It all started when I was just a kid in elementary school. I struggled with a constant, unexplainable anxiety that I didn’t even realize was there. Back then, I couldn’t name it, but I felt it in every racing heartbeat and every restless night.
As I moved into middle school, that anxiety grew louder, turning almost every day into a nightmare. I had good friends, and I tried to keep up a normal life, but inside, I was constantly on edge. It was like living with a shadow I couldn’t escape, a weight that made even the simplest things feel impossible.
High school hit, and everything got worse. My anxiety had grown roots deep into my mind, and depression followed close behind. I could barely function. The thought of leaving my house, even just to go to the store, made me nauseous. It felt like my mind had built a prison around me, and I didn’t have the key.
In my junior year, life threw me a curveball I never saw coming. I was diagnosed with an incurable chronic disease. It shattered the world I thought I knew. Suddenly, I wasn’t just battling my mind, my body had joined the fight too. I felt trapped in a way that’s hard to explain, like my own flesh had turned against me. Every day became a battle not just for my mind, but for my body and my future.

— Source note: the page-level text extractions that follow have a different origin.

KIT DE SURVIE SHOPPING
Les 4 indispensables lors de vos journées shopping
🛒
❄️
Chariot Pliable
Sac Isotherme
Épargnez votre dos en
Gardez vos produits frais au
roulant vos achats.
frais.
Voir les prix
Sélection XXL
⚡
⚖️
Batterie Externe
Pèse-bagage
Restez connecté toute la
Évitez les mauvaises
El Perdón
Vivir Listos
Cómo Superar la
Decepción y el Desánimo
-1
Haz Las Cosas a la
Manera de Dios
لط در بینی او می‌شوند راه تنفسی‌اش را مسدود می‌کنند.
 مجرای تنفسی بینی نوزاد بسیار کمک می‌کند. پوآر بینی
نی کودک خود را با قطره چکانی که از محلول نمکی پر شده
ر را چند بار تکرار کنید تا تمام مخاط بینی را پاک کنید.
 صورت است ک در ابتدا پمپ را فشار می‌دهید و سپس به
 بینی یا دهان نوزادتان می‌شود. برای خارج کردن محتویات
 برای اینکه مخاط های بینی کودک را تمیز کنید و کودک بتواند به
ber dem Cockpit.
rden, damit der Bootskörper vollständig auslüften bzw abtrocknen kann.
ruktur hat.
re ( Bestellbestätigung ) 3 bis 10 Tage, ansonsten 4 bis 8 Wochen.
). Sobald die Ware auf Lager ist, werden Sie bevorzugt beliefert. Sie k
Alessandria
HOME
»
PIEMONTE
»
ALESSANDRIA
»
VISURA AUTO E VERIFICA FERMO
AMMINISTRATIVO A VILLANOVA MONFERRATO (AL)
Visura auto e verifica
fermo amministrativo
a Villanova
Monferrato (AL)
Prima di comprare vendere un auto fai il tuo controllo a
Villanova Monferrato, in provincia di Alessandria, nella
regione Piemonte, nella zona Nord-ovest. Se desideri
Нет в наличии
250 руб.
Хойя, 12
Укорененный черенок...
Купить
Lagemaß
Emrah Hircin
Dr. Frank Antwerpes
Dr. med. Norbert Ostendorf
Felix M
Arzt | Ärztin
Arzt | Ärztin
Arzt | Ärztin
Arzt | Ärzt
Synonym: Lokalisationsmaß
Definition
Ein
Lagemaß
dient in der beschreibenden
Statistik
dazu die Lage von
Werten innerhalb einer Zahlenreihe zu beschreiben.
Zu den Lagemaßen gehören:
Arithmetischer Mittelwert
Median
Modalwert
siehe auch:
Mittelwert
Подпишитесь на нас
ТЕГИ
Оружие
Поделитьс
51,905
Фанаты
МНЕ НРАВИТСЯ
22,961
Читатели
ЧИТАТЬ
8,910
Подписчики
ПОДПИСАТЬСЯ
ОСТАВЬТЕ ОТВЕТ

Eventually, I reached out for help, and for a while, it felt like I was starting to win the battle. But as life threw more challenges my way, I slipped down a darker path one filled with substance abuse. I was looking for an escape, something to quiet the noise in my head and numb the pain I felt inside. Instead, I found myself trapped even deeper, bouncing in and out of hospitals, each visit a reminder of how lost I had become.
Don’t let the worst moments define you. Let them refine you. Use them as fuel to become stronger, to fight harder, and to live free 999.